The test of any offensive line is if the running game can still get yards when they are down to a third-string running back, and they accomplished that task as well when Shaun Draughn ran it in for a score.
Couldn’t have gone better for the Chiefs new-look offensive line, the question will be how it handles a defense that studies their weaknesses.
Stud: Dontari Poe
Dontari Poe has been kicked around like a piñata since the draft. It hasn’t gotten a whole lot better for Poe, because he’s currently running with the No. 2 defense behind former practice squad player Anthony Toribio.
On Friday night, Poe did just about everything you can ask of your nose tackle. Poe was consistently blocked by two and three offensive linemen. Drawing additional blockers means more opportunities for his teammates.
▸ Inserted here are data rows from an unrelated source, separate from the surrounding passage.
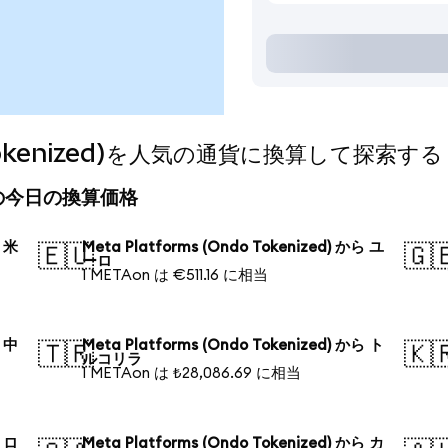
o Tokenized)を人気の通貨に換算して探索する
zed)の今日の換算価格
ら 米
Meta Platforms (Ondo Tokenized) から ユ
🇪🇺
🇬
ーロ
1 METAon は €511.16 に相当
ら 中
Meta Platforms (Ondo Tokenized) から ト
🇹🇷
🇰
ルコリラ
1 METAon は ₺28,086.69 に相当
ら ロ
Meta Platforms (Ondo Tokenized) から カ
When Poe was blocked by a single lineman, he pushed his way into the backfield.
There were times where Poe was pushed backward by two blockers, so he’s not to the level where he can beat the double-team yet, but that’s something that can come later.
Poe let offensive linemen into his body and was dropping his hands, but as he got more comfortable he started to use his hands more violently and effectively.
If you just watch Poe, it’s easy to see just how much attention the offensive line was devoting to him. That should open up more opportunities for his teammates. Perhaps it’s time for the Chiefs to make sure the players behind Poe are capable of making a play by inserting him in with the starters with greater frequency.
Unfortunately for Poe, Toribio is legitimately better than he is right now.